The FISA judge is authorized to enter an order approving surveillance if he finds that (1) the applying federal officer has obtained the required authorization and has submitted the required information, id. Sec. 1805(a)(1), (2) and (5); (2)


on the basis of the facts submitted by the applicant there is probable cause to believe that--


(A) the target of the electronic surveillance is a foreign power or an agent of a foreign power: Provided, That no United States person may be considered a foreign power or an agent of a foreign power solely upon the basis of activities protected by the first amendment to the Constitution of the United States; and


(B) each of the facilities or places at which the electronic surveillance is directed is being used, or is about to be used, by a foreign power or an agent of a foreign power;


id. Sec. 1805(a)(3); and, (3) the proposed minimization procedures are adequate, id. Sec. 1805(a)(4); see United States v. Duggan, 743 F.2d 59, 70 (2d Cir.1984).1


An application for a FISA order must contain certification by a designated official of the executive branch that the purpose of the surveillance is to secure foreign intelligence information. Id. Sec. 1804(a)(7)(B). The application must also include a statement of the basis for believing that the "information sought is the type of foreign intelligence information designated; and such information cannot reasonably be obtained by normal investigative techniques." Id. Sec. 1804(a)(7)(E). Once the certification is made, it is subjected only to minimal scrutiny by the courts. Duggan, 743 F.2d at 77. Congress intended the reviewing court to have no greater authority to review the executive branch's certifications than has the FISA judge:


in determining the legality of a surveillance ... the trial judge ... [is] not to make determinations which the issuing judge is not authorized to make. Where the bill specifies the scope or nature of judicial review in the consideration of an application, any review under these subsections is similarly constrained. For example, when reviewing the certifications required by [Sec. 1804(a)(7) ], unless there is a prima facie showing of a fraudulent statement by a certifying officer, procedural regularity is the only determination to be made if a non-U.S. person is the target....

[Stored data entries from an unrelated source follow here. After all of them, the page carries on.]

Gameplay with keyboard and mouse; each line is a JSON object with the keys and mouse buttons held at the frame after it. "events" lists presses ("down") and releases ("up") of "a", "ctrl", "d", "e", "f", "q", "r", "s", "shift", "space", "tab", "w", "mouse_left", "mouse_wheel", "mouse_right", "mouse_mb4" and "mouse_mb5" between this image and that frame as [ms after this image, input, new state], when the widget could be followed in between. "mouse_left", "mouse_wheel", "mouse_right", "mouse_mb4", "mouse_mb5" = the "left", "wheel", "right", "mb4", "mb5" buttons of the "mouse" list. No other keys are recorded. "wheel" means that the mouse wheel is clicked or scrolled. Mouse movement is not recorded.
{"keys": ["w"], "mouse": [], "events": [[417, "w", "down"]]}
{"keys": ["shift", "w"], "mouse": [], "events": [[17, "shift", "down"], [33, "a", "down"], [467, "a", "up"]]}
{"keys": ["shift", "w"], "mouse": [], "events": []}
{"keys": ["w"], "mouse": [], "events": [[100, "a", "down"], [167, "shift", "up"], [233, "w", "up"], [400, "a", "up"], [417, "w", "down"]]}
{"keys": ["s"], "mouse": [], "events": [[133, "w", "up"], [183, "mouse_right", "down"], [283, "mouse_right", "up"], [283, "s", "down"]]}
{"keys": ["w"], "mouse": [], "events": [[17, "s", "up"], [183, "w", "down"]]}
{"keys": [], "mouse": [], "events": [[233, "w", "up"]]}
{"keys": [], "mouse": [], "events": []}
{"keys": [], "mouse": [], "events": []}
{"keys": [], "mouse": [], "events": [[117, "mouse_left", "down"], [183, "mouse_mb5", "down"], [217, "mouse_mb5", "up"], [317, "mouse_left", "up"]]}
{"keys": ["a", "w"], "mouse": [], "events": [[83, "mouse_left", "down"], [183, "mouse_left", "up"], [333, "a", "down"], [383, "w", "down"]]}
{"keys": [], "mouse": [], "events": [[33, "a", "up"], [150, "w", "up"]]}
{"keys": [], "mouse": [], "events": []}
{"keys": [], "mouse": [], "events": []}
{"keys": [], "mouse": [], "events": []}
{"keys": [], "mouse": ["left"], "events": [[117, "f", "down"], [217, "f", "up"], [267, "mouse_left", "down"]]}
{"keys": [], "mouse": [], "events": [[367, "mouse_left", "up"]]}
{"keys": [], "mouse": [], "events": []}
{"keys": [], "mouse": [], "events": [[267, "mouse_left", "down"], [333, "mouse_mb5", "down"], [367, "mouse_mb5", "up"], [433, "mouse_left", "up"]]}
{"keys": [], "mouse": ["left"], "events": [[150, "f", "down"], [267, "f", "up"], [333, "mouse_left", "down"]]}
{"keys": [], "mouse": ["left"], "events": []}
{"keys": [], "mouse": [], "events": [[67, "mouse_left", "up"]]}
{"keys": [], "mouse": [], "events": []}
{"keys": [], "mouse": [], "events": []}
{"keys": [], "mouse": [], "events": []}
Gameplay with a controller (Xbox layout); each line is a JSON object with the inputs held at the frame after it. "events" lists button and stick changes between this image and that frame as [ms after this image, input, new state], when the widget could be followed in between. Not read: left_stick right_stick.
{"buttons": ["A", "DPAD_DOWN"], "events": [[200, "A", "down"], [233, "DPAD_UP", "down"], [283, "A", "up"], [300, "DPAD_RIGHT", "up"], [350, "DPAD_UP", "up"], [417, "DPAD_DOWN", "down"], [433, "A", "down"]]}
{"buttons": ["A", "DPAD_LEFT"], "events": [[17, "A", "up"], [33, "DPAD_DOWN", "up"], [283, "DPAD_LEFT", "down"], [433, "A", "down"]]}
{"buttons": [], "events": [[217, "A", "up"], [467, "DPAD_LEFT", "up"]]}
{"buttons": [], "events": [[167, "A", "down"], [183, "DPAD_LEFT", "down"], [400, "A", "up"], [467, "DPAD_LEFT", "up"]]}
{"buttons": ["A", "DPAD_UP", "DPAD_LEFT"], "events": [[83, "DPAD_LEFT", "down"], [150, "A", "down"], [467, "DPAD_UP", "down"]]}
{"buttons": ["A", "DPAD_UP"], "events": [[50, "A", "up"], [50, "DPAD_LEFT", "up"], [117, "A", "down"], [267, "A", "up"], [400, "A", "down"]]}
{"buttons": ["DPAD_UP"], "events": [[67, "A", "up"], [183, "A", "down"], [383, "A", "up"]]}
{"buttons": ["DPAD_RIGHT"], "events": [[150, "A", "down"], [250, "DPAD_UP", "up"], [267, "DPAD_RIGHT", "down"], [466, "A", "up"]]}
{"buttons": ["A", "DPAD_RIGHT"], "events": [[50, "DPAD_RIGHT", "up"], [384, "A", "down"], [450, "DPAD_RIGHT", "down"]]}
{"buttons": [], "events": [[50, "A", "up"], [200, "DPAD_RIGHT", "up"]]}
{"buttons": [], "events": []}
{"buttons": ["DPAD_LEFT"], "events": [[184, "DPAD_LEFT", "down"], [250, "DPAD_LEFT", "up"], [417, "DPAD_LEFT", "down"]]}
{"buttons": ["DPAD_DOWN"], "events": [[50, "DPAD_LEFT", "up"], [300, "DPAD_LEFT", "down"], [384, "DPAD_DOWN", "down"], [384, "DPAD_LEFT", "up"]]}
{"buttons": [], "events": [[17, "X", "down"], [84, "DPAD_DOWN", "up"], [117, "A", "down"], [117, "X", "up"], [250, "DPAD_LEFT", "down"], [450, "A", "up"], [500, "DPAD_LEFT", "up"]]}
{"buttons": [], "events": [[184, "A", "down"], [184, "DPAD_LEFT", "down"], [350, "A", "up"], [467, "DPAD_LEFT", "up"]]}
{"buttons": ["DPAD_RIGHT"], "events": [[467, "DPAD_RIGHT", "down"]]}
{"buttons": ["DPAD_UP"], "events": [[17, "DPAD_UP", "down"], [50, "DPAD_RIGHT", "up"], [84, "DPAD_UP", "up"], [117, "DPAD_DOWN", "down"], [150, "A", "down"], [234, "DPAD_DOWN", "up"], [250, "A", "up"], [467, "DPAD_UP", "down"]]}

H.R. Rep. 1283, 95th Cong., 2d Sess., pt. 1, 25, 92-93 (1978); Duggan, 743 F.2d at 77. With this in mind, we turn to the merits of Badia's claim regarding alleged deficiencies in the application and order.


The court has made an in camera inspection of the submissions to the FISA judge. A special agent of the Federal Bureau of Investigation (FBI) executed a 23-page affidavit, which served as basis for the application. A federal official, acting as attorney for the applicant, the Department of Justice, completed and signed the application. The Attorney General of the United States approved the application, which was accompanied by a certification executed by the Director of the FBI.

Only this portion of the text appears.